Block Shortcuts in Google Docs
Prevent Google Docs from overriding shortcuts like Option+/
Like many people, I use a keyboard layout that relies on using Option
to enter some special characters. When using Google Docs, Sheets and Slides, some keyboard shortcuts are triggered by pressing Option
(or Alt
) along with certain keys, which is very annoying. Most importantly, I use Option + s
to write a slash /
, but Google Docs will interpret this as Option + /
, which opens the menu search bar.
To fix this, I wrote a script that blocks Google Docs from receiving any [ALT] + any
keyboard event.
# Get the script
- Add the Tampermonkey extension to your browser
- Click here to open the script
- Click install
To find out how it works, continue reading! If there is an issue with the script, you can leave a comment.
# The easy part
My first idea was to simply add a keydown
even listener to the window
. It must be called during the capturing phase (read more about capturing vs bubbling phase), we can check if keydown.altKey == true
and stop the event propagation.
function blockShortcutsForElement(element) {
console.log("Suppressing keyboard shortcuts on element");
// Add the keydown listener to the element
element.addEventListener(
'keydown',
function (event) {
if (event.altKey) {
console.log("Suppressed keyboard shortcut:", event.key);
event.stopImmediatePropagation();
}
},
true // Run during capturing phase to intercept the event before bubbling phase
);
}
blockShortcutsForElement(window);
This works fine for Google Sheets because it handles events “the normal way”.
# The hard part
Getting this to work for Google Docs and Slides wasn’t as easy! When you click the document, an invisible iframe is focused. This means that keydown
events will not reach the top level window
. Instead, they are handled inside the iframe and then likely reported to the outer scope using message passing.

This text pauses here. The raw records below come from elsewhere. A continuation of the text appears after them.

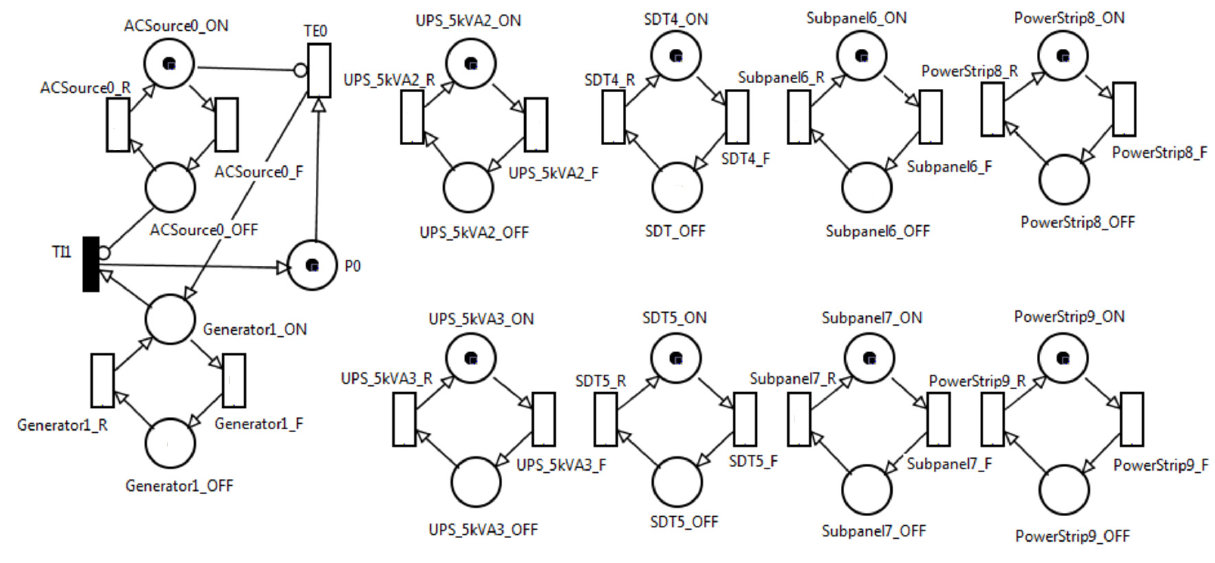
Figure 17. Stochastic Petri net of A6.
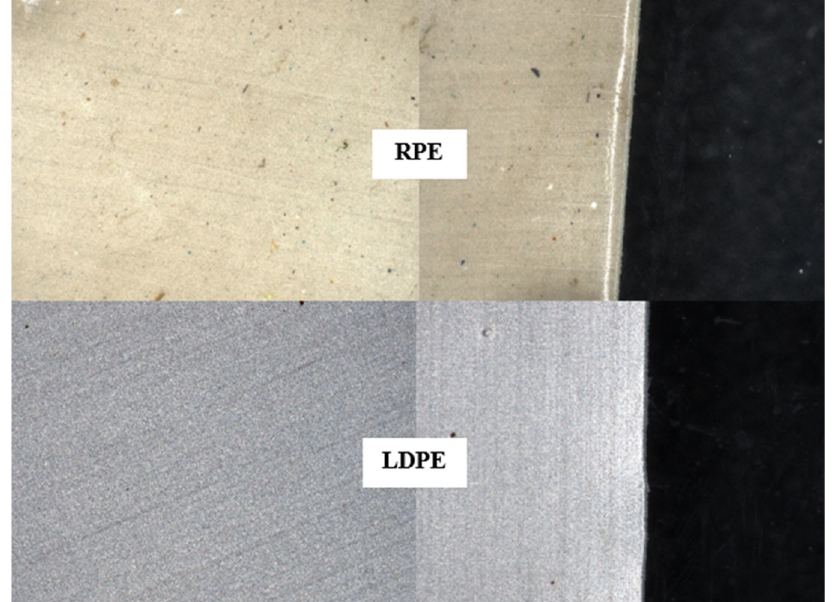
Figure 12. RPE and LDPE sheets on aluminum foil at 100× magnification, pressed at 130 °C (LDPE) and 200 °C (RPE) at 100 kN for 15 min (2.5 min warmup at 0 kN, 12.5 min at 100 kN). The edges of the films are shown on the left and in the center of the films on the right.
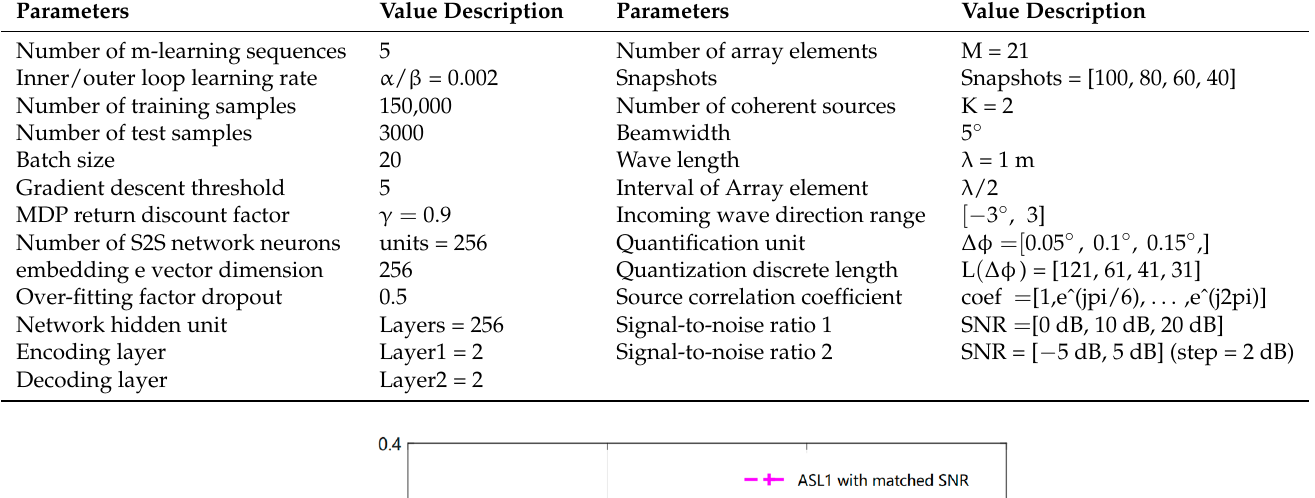
Table 1. Simulation Parameters.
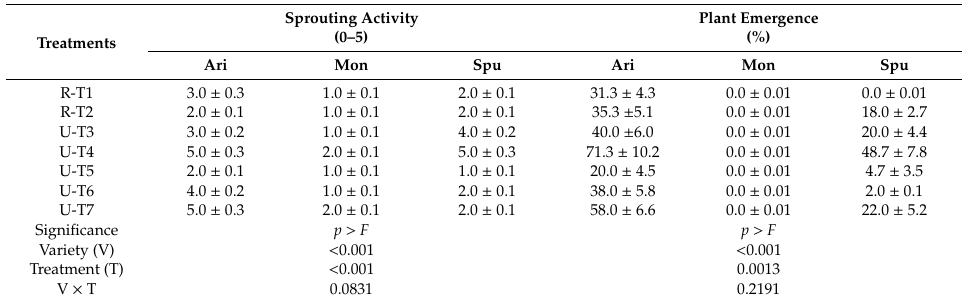
Table 11. In Experiment 2, average ( ± standard error) sprouting activity ranked with the use of a visual scale from 0 (full dormancy) to 5 (full sprouting), and average ( ± standard error) plant emergence (%) at the monitoring date of September 15 (24 days after planting).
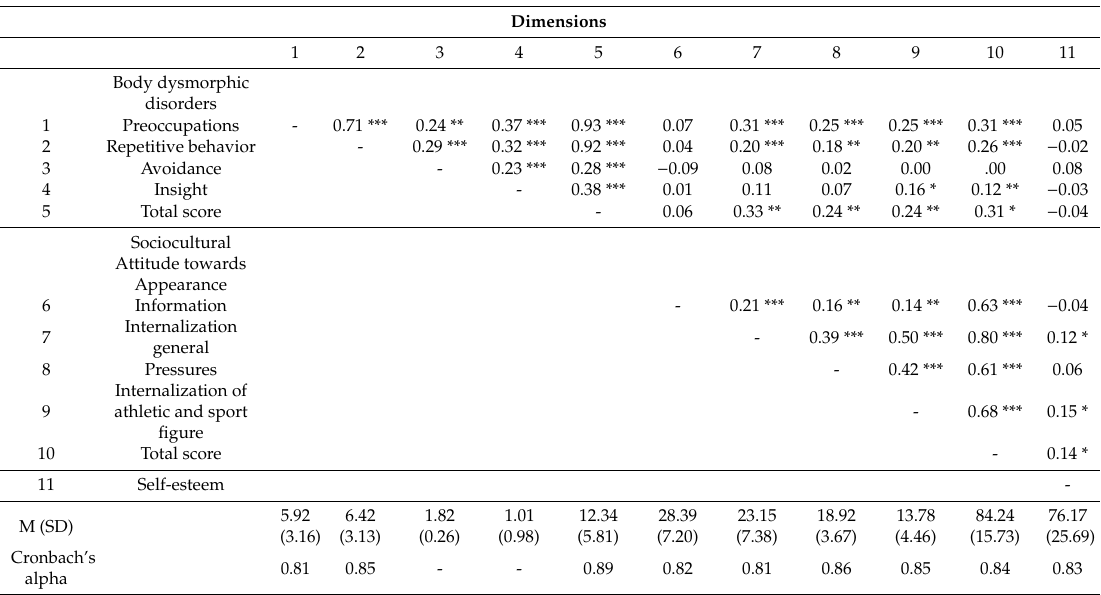
Table 1. Overview of correlation coe ffi cients between body dysmorphic disorders (experts’ ratings), sociocultural attitude towards appearance, and self-esteem.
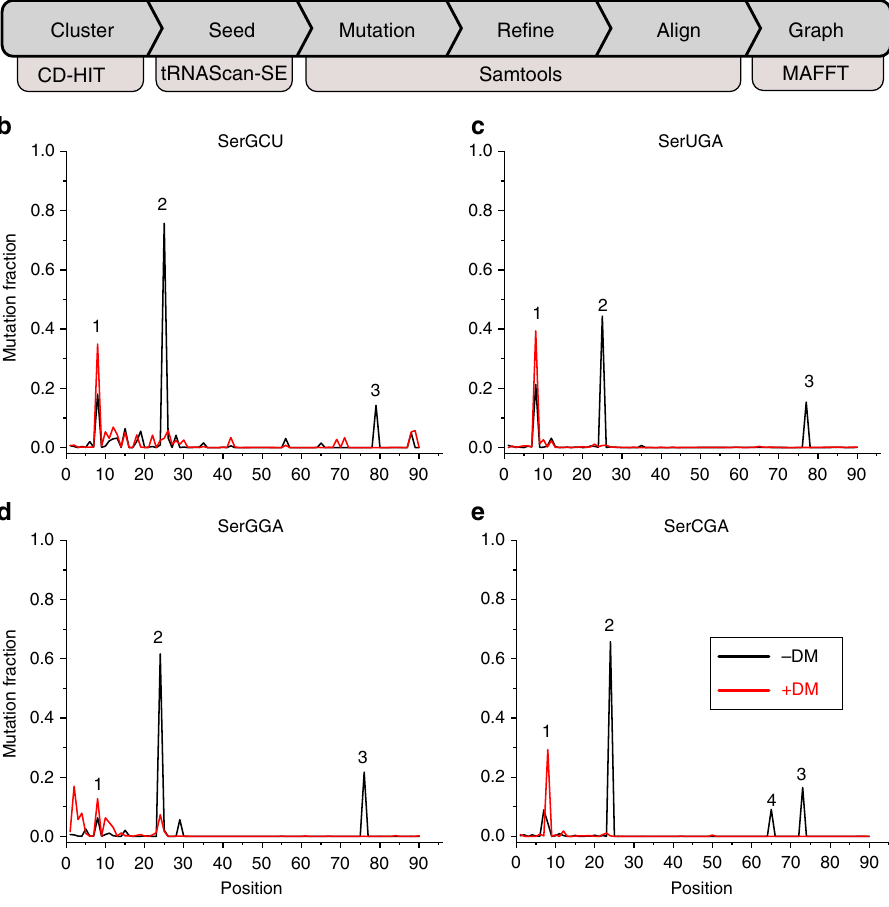
Fig. 4 Microbiome tRNA modi fi cation analysis. a Work fl ow for modi fi cation assignment using mutation signatures. b – e Representative positional plots showing m 1 A and s 4 U modi fi cations for transcripts of tRNA Ser (GCU) ( b ), tRNA Ser (UGA) ( c ), tRNA Ser (GGA) ( d ), and tRNA Ser (CGA) ( e ), HF-fed mouse sample. The peak numbers correspond to those described in the text with peak 1 called for s 4 U8 and peak 2 for m 1 A22. Peak 3 is located around nucleotide 73 – 79 in the type II tRNA Ser s, but is m 1 A59 in the standard tRNA nomenclature. Red and black lines show mutation fractions in tRNA Ser sequences with ( + DM) and without ( − DM) demethylase treatment,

What this means is we need to add the event listener inside the iframe. When opening a Google Docs document, the site’s HTML already contains the iframe, so we can attach the listener to it immediately.
// Check if the iframe already exists (Google Docs)
const targetIframe = document.querySelector('iframe.docs-texteventtarget-iframe');
if (targetIframe) {
const iframeDoc = targetIframe.contentDocument || targetIframe.contentWindow.document;
addEventListener(iframeDoc);
}
In the case of Google Slides, the iframe is added dynamically after the HTML has loaded. We can use a MutationObserver
to listen for DOM changes. Once the iframe has been added, we can add the listener and stop the observer.
// ...
} else {
// The iframe does not exist yet (Google Slides). Wait for it to be added by the site's JS
console.log("Keypress target iframe NOT YET detected. Will wait until it's added");
const timeoutId = window.setTimeout(function () {
console.error("Keypress target iframe not found! Maybe Google's initialization has changed, check the script.");
}, 2000);
// Set up a MutationObserver to monitor future changes
const observer = new MutationObserver(function (mutationsList) {
for (const mutation of mutationsList) {
for (const addedNode of mutation.addedNodes) {
// Check if the added node is the target iframe
if (addedNode.tagName && addedNode.tagName.toLowerCase() === 'iframe' && addedNode.classList.contains('docs-texteventtarget-iframe')) {
const iframeDoc = addedNode.contentDocument || addedNode.contentWindow.document;
addEventListener(iframeDoc);
window.clearTimeout(timeoutId);
observer.disconnect(); // Stop observing once the target iframe is found
return;
}
}
}
});
// Observe the document for added iframes
observer.observe(document.body, { childList: true, subtree: true });
}
As mentioned above, to use this script, install the Tampermonkey extension and then add my script: openuserjs.org/scripts/ffactory/Block_Google_Docs_keyboard_shortcuts.